··· Extracted data ···

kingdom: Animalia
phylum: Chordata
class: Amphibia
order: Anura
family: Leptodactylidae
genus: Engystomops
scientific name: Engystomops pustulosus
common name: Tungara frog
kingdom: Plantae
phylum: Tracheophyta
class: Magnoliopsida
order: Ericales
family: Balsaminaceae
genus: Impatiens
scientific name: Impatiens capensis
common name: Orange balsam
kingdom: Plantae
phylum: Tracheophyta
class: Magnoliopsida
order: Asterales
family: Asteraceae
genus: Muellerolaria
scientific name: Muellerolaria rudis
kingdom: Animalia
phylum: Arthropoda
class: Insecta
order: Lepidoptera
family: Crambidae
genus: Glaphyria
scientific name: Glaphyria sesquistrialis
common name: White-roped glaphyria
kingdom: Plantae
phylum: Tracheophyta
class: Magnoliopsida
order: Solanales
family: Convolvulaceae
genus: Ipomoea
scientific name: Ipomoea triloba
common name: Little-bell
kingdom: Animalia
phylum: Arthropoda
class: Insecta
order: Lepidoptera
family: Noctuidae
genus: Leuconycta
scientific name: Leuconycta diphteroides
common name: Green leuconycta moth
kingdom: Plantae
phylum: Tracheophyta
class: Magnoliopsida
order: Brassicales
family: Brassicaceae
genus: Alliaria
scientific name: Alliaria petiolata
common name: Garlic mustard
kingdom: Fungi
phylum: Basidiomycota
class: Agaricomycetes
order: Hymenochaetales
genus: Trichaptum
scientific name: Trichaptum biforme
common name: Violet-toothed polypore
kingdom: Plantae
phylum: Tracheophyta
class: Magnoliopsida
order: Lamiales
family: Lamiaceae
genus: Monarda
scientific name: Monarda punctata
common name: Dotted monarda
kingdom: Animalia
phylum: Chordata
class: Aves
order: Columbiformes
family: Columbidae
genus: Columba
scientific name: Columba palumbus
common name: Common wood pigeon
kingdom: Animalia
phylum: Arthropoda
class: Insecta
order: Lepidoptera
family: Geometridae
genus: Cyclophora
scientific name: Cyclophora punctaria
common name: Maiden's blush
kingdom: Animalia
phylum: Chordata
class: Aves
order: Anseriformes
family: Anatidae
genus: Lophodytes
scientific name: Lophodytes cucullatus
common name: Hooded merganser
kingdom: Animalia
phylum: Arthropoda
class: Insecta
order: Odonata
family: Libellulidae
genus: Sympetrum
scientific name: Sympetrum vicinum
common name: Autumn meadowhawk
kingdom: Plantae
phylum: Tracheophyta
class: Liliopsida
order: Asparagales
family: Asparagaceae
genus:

···

#### Exercise prompt:
Print all of the rows above line for line, without changing a single character.

#### The solution:
kingdom: Animalia
phylum: Chordata
class: Amphibia
order: Anura
family: Leptodactylidae
genus: Engystomops
scientific name: Engystomops pustulosus
common name: Tungara frog
kingdom: Plantae
phylum: Tracheophyta
class: Magnoliopsida
order: Ericales
family: Balsaminaceae
genus: Impatiens
scientific name: Impatiens capensis
common name: Orange balsam
kingdom: Plantae
phylum: Tracheophyta
class: Magnoliopsida
order: Asterales
family: Asteraceae
genus: Muellerolaria
scientific name: Muellerolaria rudis
kingdom: Animalia
phylum: Arthropoda
class: Insecta
order: Lepidoptera
family: Crambidae
genus: Glaphyria
scientific name: Glaphyria sesquistrialis
common name: White-roped glaphyria
kingdom: Plantae
phylum: Tracheophyta
class: Magnoliopsida
order: Solanales
family: Convolvulaceae
genus: Ipomoea
scientific name: Ipomoea triloba
common name: Little-bell
kingdom: Animalia
phylum: Arthropoda
class: Insecta
order: Lepidoptera
family: Noctuidae
genus: Leuconycta
scientific name: Leuconycta diphteroides
common name: Green leuconycta moth
kingdom: Plantae
phylum: Tracheophyta
class: Magnoliopsida
order: Brassicales
family: Brassicaceae
genus: Alliaria
scientific name: Alliaria petiolata
common name: Garlic mustard
kingdom: Fungi
phylum: Basidiomycota
class: Agaricomycetes
order: Hymenochaetales
genus: Trichaptum
scientific name: Trichaptum biforme
common name: Violet-toothed polypore
kingdom: Plantae
phylum: Tracheophyta
class: Magnoliopsida
order: Lamiales
family: Lamiaceae
genus: Monarda
scientific name: Monarda punctata
common name: Dotted monarda
kingdom: Animalia
phylum: Chordata
class: Aves
order: Columbiformes
family: Columbidae
genus: Columba
scientific name: Columba palumbus
common name: Common wood pigeon
kingdom: Animalia
phylum: Arthropoda
class: Insecta
order: Lepidoptera
family: Geometridae
genus: Cyclophora
scientific name: Cyclophora punctaria
common name: Maiden's blush
kingdom: Animalia
phylum: Chordata
class: Aves
order: Anseriformes
family: Anatidae
genus: Lophodytes
scientific name: Lophodytes cucullatus
common name: Hooded merganser
kingdom: Animalia
phylum: Arthropoda
class: Insecta
order: Odonata
family: Libellulidae
genus: Sympetrum
scientific name: Sympetrum vicinum
common name: Autumn meadowhawk
kingdom: Plantae
phylum: Tracheophyta
class: Liliopsida
order: Asparagales
family: Asparagaceae
genus:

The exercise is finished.